Che dice il buon Paul? “Get the safe shot. Make it sharp. Then put your energies into making something great, something that will draw the viewer in. And then you’ve done that, take it one step further”. Insomma metti al sicuro il risultato minimo, poi prova ad andare oltre. E poi prova ad andare ancora più in là. Era ovvio, è un artista. Non può essere un consiglio pratico su come muovere le ghiere. Non di meno l'ho trovato illuminante perché razionalizza quello che a volte provo a fare. E perché è utile farlo.

Ha dato un nome a questa pratica, la chiama 20-60-20.

Il primo 20 è finalizzato a mettere in sicurezza il risultato, fare in modo di non tornare a casa con le tasche vuote. Beh, lui lo fa per lavoro e deve produrre. Ma notate che questa è la parte più piccola del tempo. Quella che, se si domina la tecnica, produce fotografie che sono commentate come “Che dettaglio! Che nitidezza! Tecnicamente perfetta!”. Magari anche “ben composta!”. Insomma, una buona immagine. 

Purtroppo è qui che i comuni mortali come me si fermano troppo spesso. Dedicando tutto il restante tempo… a rifare foto sostanzialmente come quelle già fatte. Certo non sempre, perché si cambia soggetto, a volte punto di vista. Ma raramente davvero “altre foto”, perché quello che non cambiamo è la cosa più importante: il modo di fotografare.

Lui, invece, cambia marcia ed entra nel secondo stadio, il 60. Che rappresenta la maggior parte del tempo della sessione. Perché una buona immagine non è il suo obiettivo, lo è una grande immagine. Questo è il momento in cui lui spinge se stesso oltre. Quando sperimenta, fa cose che non ha fatto prima…. E guarda cosa succede. Fino a quando non esce fuori qualcosa di cui è soddisfatto. Non l’immagine nitida-bene a fuoco-ben composta, ma quella speciale perché non è la solita immagine. E’ quella che stupisce, che colpisce chi la guarda.

Poi c’è l’ultimo 20. Quando butta fuori le idee improbabili o impossibili. Ma le prova!Racconta “Una volta ho fatto un’esposizione di 18 secondi di un sommozzatore di notte, a mano libera con una camera subacquea mentre venivo martellato da forti correnti, e quella fotografia è una delle mie favorite di quel incarico (NDR: del National Geographic)”.

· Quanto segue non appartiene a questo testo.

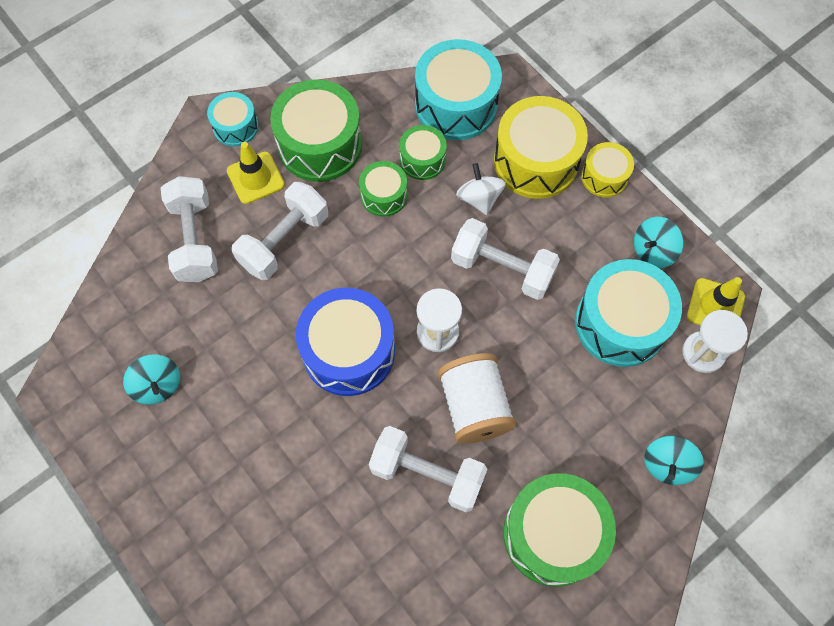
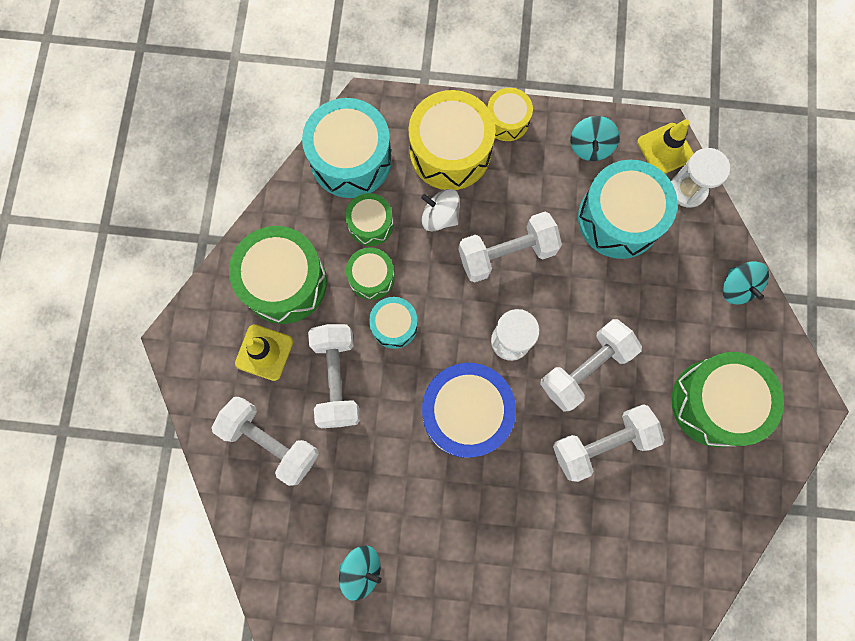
camera: 45 degrees left, 10 degrees up
(235, 126) = (205, 327): turquoise drum -> turquoise drum (394, 325)
(474, 406) = (585, 368): white spool -> white dumbbell

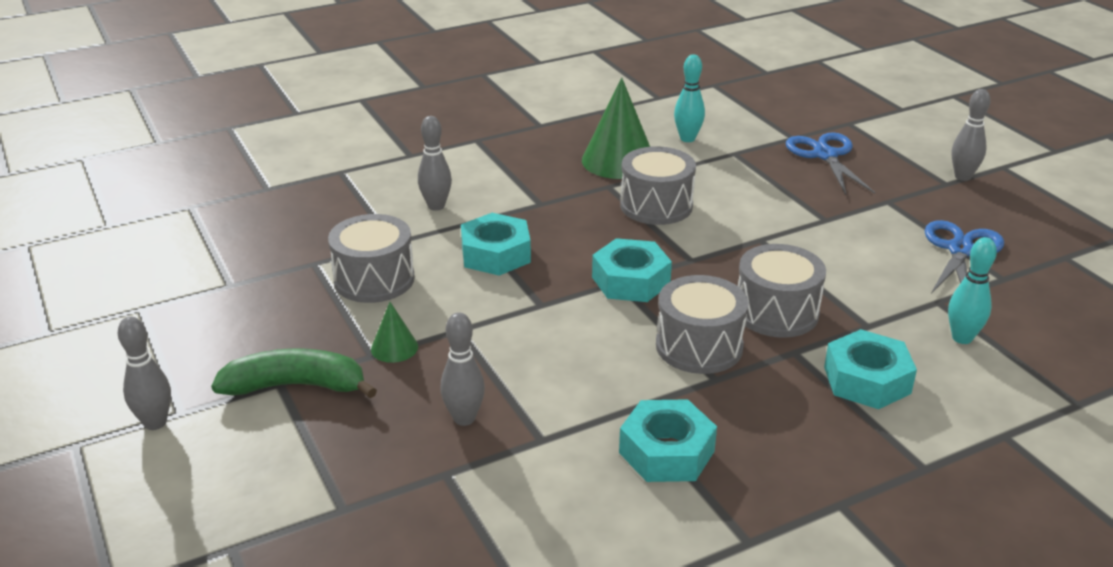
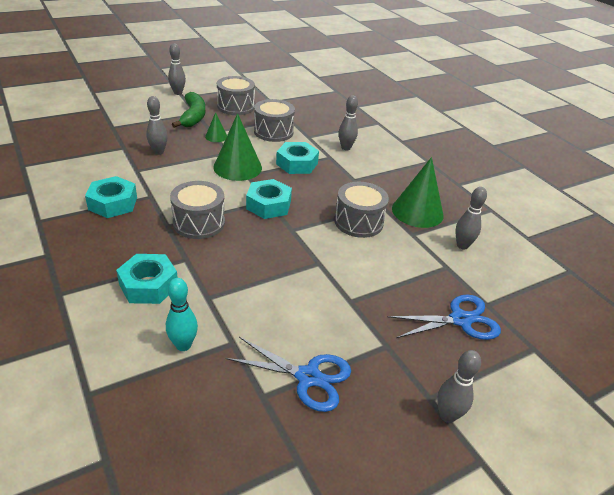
camera: 85 degrees right, 5 degrees up
(515, 316) = (237, 167): none -> green cone
(687, 138) = (462, 245): turquoise bowling pin -> grey bowling pin
(776, 312) = (229, 257): grey drum -> grey drum (236, 107)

Ammette che la maggior parte di quelle fotografie sono da buttare, ma dice anche che, facendole, sempre impara qualcosa e fotografando in quel modo cresce come fotografo.

“That is my own personal school of growth, and that growth always expands”.

Insomma, non è importante quante foto si fanno, se si vuole l’immagine speciale occorre prendere dei rischi, uscire dalla confort zone di quel che si sa fare, del "modo giusto” di farlo. Perché così si imparano altri modi di fare, che ampliano quella confort zone. Il processo si ripete e nel mentre si fanno foto speciali.Nel processo, continua, non preoccuparti se le butti quasi tutte. L’importante è provare a fare grandi immagini e, sbagliando, imparare. Il problema non è fallire, è non provare! 

Non ho messo didascalie sui dettagli tecnici delle immagini, ma non ho neppure tolto gli exif. Per cui chi non ha capito cosa intendo con l'articolo può andare a leggerli. Ma con l'ultima, che fa da copertina e da chiusura di questo articolo, ringrazio il mio amico Alberto. Con il suo stimolo ho provato i tempi lunghi a 840mm a mano libera, per vedere l'acqua che scorre. E con ostinazione ho cercato il tempo giusto, tra 1/10 ed 1/100, che facesse proprio quel filato li. E si, per averne con il Merlo acquaiolo nitido c'è voluta parecchia pazienza.... già, il 60! Incidentalmente, vedi l'ironia, era 1/60!


NDR Francamente non sapevo come illustrare questo articolo, non potevo prendere immagini di Paul e mi sentivo in imbarazzo ad utilizzare immagini mie, temevo lo consideraste superbia. Ma non potevo non metterne. Allora ne ho scelto alcune, l’unico collante tra di loro è quello di essere “immagini provate”.